- **EXERCISE AIM**
A verbatim transcript of the lines below, starting at the first and ending with the one that holds "IC30. Tiligadas D., Kondili", is what should be produced.

- **Stored data entries**
----
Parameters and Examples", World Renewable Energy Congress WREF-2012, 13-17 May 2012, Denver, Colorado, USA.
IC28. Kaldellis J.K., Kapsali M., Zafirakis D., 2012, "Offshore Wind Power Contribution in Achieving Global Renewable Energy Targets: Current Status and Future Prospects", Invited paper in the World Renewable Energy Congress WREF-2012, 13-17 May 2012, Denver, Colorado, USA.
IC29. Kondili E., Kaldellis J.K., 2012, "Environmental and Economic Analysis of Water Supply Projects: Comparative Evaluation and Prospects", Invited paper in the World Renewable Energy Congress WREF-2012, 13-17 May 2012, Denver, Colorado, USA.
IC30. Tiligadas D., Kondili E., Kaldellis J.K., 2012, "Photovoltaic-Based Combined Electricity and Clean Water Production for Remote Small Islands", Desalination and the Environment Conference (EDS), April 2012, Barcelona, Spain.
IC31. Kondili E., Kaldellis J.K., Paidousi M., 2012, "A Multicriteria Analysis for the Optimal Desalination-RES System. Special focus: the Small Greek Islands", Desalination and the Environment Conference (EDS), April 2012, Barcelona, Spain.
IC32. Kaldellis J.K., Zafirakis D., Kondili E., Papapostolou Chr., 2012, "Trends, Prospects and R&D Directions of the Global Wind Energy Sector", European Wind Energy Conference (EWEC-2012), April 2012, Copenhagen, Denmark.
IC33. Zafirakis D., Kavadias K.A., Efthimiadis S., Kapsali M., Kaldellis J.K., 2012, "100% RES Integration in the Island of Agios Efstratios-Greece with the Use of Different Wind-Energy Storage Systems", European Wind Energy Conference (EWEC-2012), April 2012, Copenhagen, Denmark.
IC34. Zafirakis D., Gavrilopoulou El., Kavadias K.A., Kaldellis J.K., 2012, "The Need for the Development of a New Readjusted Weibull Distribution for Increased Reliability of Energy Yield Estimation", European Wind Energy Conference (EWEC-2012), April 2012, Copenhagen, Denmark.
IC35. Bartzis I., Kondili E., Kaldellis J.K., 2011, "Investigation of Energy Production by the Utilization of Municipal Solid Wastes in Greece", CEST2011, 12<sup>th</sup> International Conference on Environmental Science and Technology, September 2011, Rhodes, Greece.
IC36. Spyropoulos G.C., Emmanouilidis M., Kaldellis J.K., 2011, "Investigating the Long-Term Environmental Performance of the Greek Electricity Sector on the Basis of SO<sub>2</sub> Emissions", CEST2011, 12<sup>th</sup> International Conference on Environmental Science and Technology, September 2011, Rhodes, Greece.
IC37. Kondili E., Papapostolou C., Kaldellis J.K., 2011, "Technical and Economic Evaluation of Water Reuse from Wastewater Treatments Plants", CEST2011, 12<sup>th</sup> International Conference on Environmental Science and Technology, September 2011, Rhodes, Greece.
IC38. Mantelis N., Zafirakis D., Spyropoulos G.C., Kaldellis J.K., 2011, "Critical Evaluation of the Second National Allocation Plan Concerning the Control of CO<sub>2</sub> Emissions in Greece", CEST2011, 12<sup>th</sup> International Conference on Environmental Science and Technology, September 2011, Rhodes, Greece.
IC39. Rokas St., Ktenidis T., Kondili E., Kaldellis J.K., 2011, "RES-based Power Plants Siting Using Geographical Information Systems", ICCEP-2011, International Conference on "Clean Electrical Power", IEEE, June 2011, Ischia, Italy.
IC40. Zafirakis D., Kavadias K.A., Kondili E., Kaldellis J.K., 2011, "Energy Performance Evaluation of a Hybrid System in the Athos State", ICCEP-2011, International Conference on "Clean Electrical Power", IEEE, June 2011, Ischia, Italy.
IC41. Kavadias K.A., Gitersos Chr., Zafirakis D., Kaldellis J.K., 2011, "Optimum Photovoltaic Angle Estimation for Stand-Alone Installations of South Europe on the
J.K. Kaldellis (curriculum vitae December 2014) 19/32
----
- **RESULT FOR THIS EXERCISE**
Parameters and Examples", World Renewable Energy Congress WREF-2012, 13-17 May 2012, Denver, Colorado, USA.
IC28. Kaldellis J.K., Kapsali M., Zafirakis D., 2012, "Offshore Wind Power Contribution in Achieving Global Renewable Energy Targets: Current Status and Future Prospects", Invited paper in the World Renewable Energy Congress WREF-2012, 13-17 May 2012, Denver, Colorado, USA.
IC29. Kondili E., Kaldellis J.K., 2012, "Environmental and Economic Analysis of Water Supply Projects: Comparative Evaluation and Prospects", Invited paper in the World Renewable Energy Congress WREF-2012, 13-17 May 2012, Denver, Colorado, USA.
IC30. Tiligadas D., Kondili E., Kaldellis J.K., 2012, "Photovoltaic-Based Combined Electricity and Clean Water Production for Remote Small Islands", Desalination and the Environment Conference (EDS), April 2012, Barcelona, Spain.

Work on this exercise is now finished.